• Directions for this task: Rewrite the text of every item below, substituting "Contact" for each occurrence of "Terminal" and leaving all other text unchanged.

• Given data:
● ● ● ● ● ● ●
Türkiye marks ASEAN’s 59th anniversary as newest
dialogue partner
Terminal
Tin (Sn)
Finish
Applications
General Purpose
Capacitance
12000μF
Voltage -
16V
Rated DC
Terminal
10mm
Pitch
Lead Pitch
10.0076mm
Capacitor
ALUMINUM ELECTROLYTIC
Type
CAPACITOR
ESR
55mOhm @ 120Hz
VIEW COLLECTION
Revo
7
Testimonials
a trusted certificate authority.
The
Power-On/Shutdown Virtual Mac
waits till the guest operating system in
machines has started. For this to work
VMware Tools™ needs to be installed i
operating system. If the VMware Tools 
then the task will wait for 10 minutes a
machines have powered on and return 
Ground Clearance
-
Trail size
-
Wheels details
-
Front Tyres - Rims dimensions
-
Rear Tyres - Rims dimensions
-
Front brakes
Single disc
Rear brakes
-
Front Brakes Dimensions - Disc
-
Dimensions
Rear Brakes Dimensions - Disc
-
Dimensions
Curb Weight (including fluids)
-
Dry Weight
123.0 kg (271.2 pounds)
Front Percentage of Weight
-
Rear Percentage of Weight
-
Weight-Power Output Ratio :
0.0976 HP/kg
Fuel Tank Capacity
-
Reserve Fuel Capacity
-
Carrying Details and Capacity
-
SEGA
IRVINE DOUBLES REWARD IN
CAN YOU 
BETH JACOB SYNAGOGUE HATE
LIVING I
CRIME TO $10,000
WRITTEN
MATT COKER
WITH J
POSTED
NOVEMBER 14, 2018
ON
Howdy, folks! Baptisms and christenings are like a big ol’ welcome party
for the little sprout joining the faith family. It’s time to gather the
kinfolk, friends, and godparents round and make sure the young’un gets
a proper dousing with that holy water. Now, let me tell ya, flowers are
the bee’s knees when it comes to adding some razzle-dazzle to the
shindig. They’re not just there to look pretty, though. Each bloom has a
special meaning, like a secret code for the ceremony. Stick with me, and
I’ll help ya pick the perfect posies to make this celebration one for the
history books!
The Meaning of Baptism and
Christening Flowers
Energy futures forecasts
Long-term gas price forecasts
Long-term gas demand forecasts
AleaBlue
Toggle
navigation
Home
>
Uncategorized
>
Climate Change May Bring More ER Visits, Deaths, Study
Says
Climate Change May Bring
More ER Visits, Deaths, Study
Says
● ● ● ● ● ● ●
• Expected output:
Türkiye marks ASEAN’s 59th anniversary as newest
dialogue partner
Contact
Tin (Sn)
Finish
Applications
General Purpose
Capacitance
12000μF
Voltage -
16V
Rated DC
Contact
10mm
Pitch
Lead Pitch
10.0076mm
Capacitor
ALUMINUM ELECTROLYTIC
Type
CAPACITOR
ESR
55mOhm @ 120Hz
VIEW COLLECTION
Revo
7
Testimonials
a trusted certificate authority.
The
Power-On/Shutdown Virtual Mac
waits till the guest operating system in
machines has started. For this to work
VMware Tools™ needs to be installed i
operating system. If the VMware Tools 
then the task will wait for 10 minutes a
machines have powered on and return 
Ground Clearance
-
Trail size
-
Wheels details
-
Front Tyres - Rims dimensions
-
Rear Tyres - Rims dimensions
-
Front brakes
Single disc
Rear brakes
-
Front Brakes Dimensions - Disc
-
Dimensions
Rear Brakes Dimensions - Disc
-
Dimensions
Curb Weight (including fluids)
-
Dry Weight
123.0 kg (271.2 pounds)
Front Percentage of Weight
-
Rear Percentage of Weight
-
Weight-Power Output Ratio :
0.0976 HP/kg
Fuel Tank Capacity
-
Reserve Fuel Capacity
-
Carrying Details and Capacity
-
SEGA
IRVINE DOUBLES REWARD IN
CAN YOU 
BETH JACOB SYNAGOGUE HATE
LIVING I
CRIME TO $10,000
WRITTEN
MATT COKER
WITH J
POSTED
NOVEMBER 14, 2018
ON
Howdy, folks! Baptisms and christenings are like a big ol’ welcome party
for the little sprout joining the faith family. It’s time to gather the
kinfolk, friends, and godparents round and make sure the young’un gets
a proper dousing with that holy water. Now, let me tell ya, flowers are
the bee’s knees when it comes to adding some razzle-dazzle to the
shindig. They’re not just there to look pretty, though. Each bloom has a
special meaning, like a secret code for the ceremony. Stick with me, and
I’ll help ya pick the perfect posies to make this celebration one for the
history books!
The Meaning of Baptism and
Christening Flowers
Energy futures forecasts
Long-term gas price forecasts
Long-term gas demand forecasts
AleaBlue
Toggle
navigation
Home
>
Uncategorized
>
Climate Change May Bring More ER Visits, Deaths, Study
Says
Climate Change May Bring
More ER Visits, Deaths, Study
Says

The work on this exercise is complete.